Il salario degli operai cinesi si aggirava mediamente al di sotto dei 60 euro al mese e la "giornata alla catena di montaggio durava dalle otto del mattino a mezzanotte. Tredici ore di lavoro più due pause per mangiare, tutti i giorni, per settimane di fila". Queste condizioni di vita e di lavoro hanno consentito alle aziende occidentali di installare fabbriche in Cina e trarne enormi profitti, rivendendo i prodotti in occidente: "dal 1995 al 2003, l'esportazione cinese passa da 121 a 365 miliardi di dollari; oltre il 65% di questo aumento proviene dalle sussidiarie cinesi di imprese straniere". Per produrre questa montagna di prodotti sono state occupate migliaia di maestranze che vennero fatte affluire dalle campagne: "Nel 2008 si parla addirittura di 200 miliardi di braccia. Siamo di fronte alla più grande migrazione nella storia dell'umanità". Questa grande epopea sta finendo: "Già da un paio di anni si hanno notizie che nella provincia meridionale del Guangdong si fa difficoltà a trovare nuovi operai...un bracciante non si trasferisce più per poche centinaia di yuan al mese, ormai ne servono alcune migliaia". Negli ultimi giorni di maggio di quest'anno è trapelata la notizia di un primo sciopero nella provincia di Guangdong in uno stabilimento che produce componenti per auto della Honda: "1900 addetti hanno incrociato le braccia, rivendicando un aumento dello stipendio, ormai insufficiente, dicono, per far fronte al costo crescente, anche in Cina, della vita". I dipendenti della Honda di Guangdong, che attualmente percepiscono circa mille yuan - pari a circa 100 euro - al mese: "hanno bloccato la produzione in almeno due occasioni nelle ultime due settimane, chiederebbero di arrivare almeno a quota 2000 - 2500 yuan". Negli stessi giorni un'altra notizia sconvolgeva il mondo del lavoro cinese: "i suicidi a ripetizione alla Foxconn, la più grande azienda elettronica del mondo, 800 mila dipendenti, dei quali 300 mila nella sola area di Shenzhen dove vengono assemblati i prodotti di punta di Apple, Hewlett-Packard e Nokia.
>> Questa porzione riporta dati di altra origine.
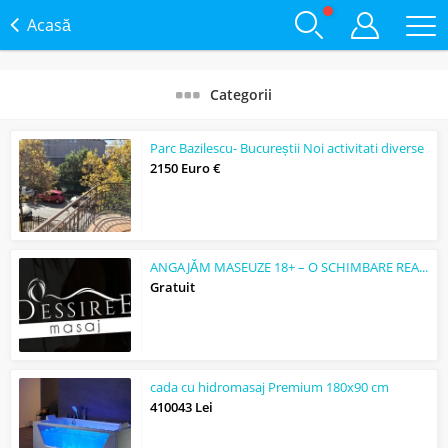
Acasă
Categorii
Parc Bazilescu- Bucureștii Noi activitati diverse
2150 Euro €
ANGAJĂM MASEUZE 18+ – O SCHIMBARE REALĂ, NU DOAR UN JOB
Gratuit
cada cu hidromasaj Premium 180x90 cm
410043 Lei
Anche in questo caso sono stati denunciati ritmi di lavoro molto alti per poter arrivare ad un livello salariale appena decente". In entrambi i casi le aziende hanno dovuto cedere alle richieste operaie: "Honda e Foxconn hanno finito per calare le braghe, concedendo aumenti salariali fuori da ogni logica contrattuale... con queste premesse, è ragionevole aspettarsi presto altre rivendicazioni selvagge in altre fabbriche della zona".
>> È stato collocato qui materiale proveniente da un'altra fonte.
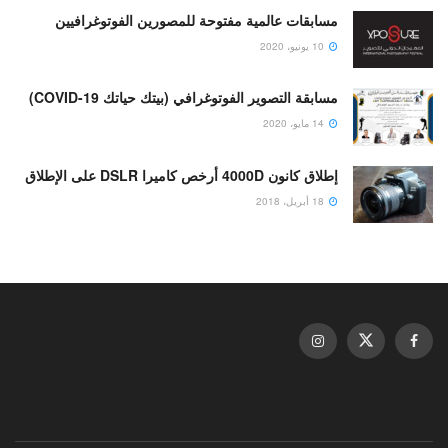
مسابقات عالمية مفتوحة للمصورين الفوتوغرافيين
10 يونيو، 2020
مسابقة التصوير الفوتوغرافي (بيتك حياتك COVID-19)
14 مايو، 2020
إطلاق كانون 4000D أرخص كاميرا DSLR على الإطلاق
18 أبريل، 2018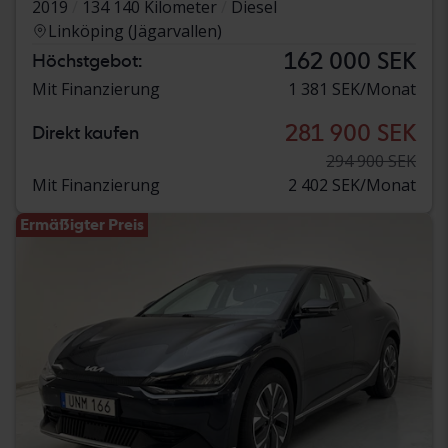
2019
134 140 Kilometer
Diesel
Linköping (Jägarvallen)
162 000 SEK
Höchstgebot:
Mit Finanzierung
1 381 SEK/Monat
281 900 SEK
Direkt kaufen
294 900 SEK
Mit Finanzierung
2 402 SEK/Monat
Ermäßigter Preis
In effetti, nei giorni successivi, altri scioperi selvaggi si sono verificati negli stabilimenti della Guanggi Honda Automobili e di un'altra società controllata, la Honda Lock: "e l'epidemia di proteste ha contagiato anche la Brother, azienda nipponica di attrezzature elettroniche".
Tutti questi scioperi sono avvenuti senza alcun coordinamento da parte del sindacato, anche se in questi giorni "il Quotidiano del Popolo, organo del partito, raccomandava attenzione alle condizioni di lavoro". Dunque, gli scioperi di questi giorni non sono "proteste anti-governative, ma sono un movimento approvato dal governo". Non scioperi selvaggi partoriti dall'autonomia operaia e neanche il frutto di una coscienza di classe globale; infatti condizioni di lavoro anche peggiori esistono in Vietnam e Laos, dove sono state spostate lavorazioni prima effettuate in Cina: "Nella seconda metà degli anni Duemila la Cina diventa il centro di assemblaggio della catena di montaggio mondiale, i pezzi sono prodotti a costi più bassi nei Paesi limitrofi e messi insieme nelle fabbriche cinesi".
Certamente questi processi non sfuggono all'attenzione del partito comunista, che, proprio come tale, conosce la teoria marxiana della migrazione del capitale la dove la forza lavoro costa di meno.
Nessuna preoccupazione devono destare queste manifestazioni di disagio sociale, perchè possono essere manovrate dal partito per imprimere una nuova dinamica alla società cinese, anche in vista "della delicata transizione ai vertici del Partito comunista, previsto nel 2012".